§ What you will do
[1] In the passage on the unit distance problem, who reviewed the new proof and said it deserves publication?
[2] Which people and organizations does the passage on the unit distance problem name? List all of them.
[3] Could you pick up the passage on the unit distance problem after its final sentence and keep writing it?

··· Text passage

In 1946, a Hungarian mathematician named Paul Erdos published a paper that asked a seemingly simple question: if you scatter points across a flat surface, what is the maximum number of pairs that can sit exactly one unit apart?
It sounds like a geometry class warmup. It was not. For eighty years, the best minds in mathematics chipped away at what became known as the unit distance problem, and for eighty years, nobody could beat the humble square grid. If you arranged your points in neat rows and columns like a checkerboard, that was it. That was the ceiling. Every mathematician who mattered assumed it was optimal.
They were wrong. And the thing that proved it was not a human.
OpenAI announced this week that one of its internal reasoning models has produced an original mathematical proof disproving Erdos’s conjecture. The model found new geometric constructions that outperform the square grid in ways nobody had imagined. Fields Medalist Timothy Gowers, one of the most respected mathematicians alive, reviewed the work and said it deserves publication.

······
··· Stored data

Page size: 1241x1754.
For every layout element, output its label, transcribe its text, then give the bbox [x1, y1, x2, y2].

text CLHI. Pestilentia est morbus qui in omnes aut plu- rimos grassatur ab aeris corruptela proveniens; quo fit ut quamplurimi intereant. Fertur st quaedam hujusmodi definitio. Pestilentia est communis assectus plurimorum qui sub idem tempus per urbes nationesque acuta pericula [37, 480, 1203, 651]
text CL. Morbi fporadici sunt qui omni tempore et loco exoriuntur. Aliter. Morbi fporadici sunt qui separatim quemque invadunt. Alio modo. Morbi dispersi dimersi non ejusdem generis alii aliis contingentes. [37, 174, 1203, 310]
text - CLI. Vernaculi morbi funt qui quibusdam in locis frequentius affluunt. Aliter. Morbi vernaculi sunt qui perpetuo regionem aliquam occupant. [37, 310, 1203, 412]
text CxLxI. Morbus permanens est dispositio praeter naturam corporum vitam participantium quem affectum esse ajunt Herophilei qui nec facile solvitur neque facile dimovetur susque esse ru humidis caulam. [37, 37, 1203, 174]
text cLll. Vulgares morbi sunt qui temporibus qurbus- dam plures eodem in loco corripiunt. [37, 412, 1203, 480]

······

§ Answers to the exercises
[1] Fields Medalist Timothy Gowers

[2] Paul Erdos, OpenAI, Timothy Gowers

[3]
Erdos himself was famous for offering cash bounties for solutions to his favorite problems. He once put five hundred dollars on this one. Adjusted for inflation, that is about seven thousand dollars today. It is not the money that matters, though. It is the fact that an AI just did something that generations of brilliant humans could not.
The proof itself is not some hand-wavy guess. The model produced explicit constructions — actual point arrangements — that beat the long-assumed square grid. Mathematician Will Sawin has since formalized the result on arXiv, confirming the lower bound of more than n to the power of 1.014 unit-distance pairs. The square grid gave you n to the power of roughly 1. The new construction squeezes out more.
Here is why this matters beyond a dusty math journal. For years, the debate about AI has been whether it can create or only regurgitate. Can it truly reason, or does it just pattern-match at scale? Disproving a conjecture that stood for eight decades is not pattern matching. It is not summarizing a Wikipedia article. It is noticing something that every expert in the field missed for a lifetime.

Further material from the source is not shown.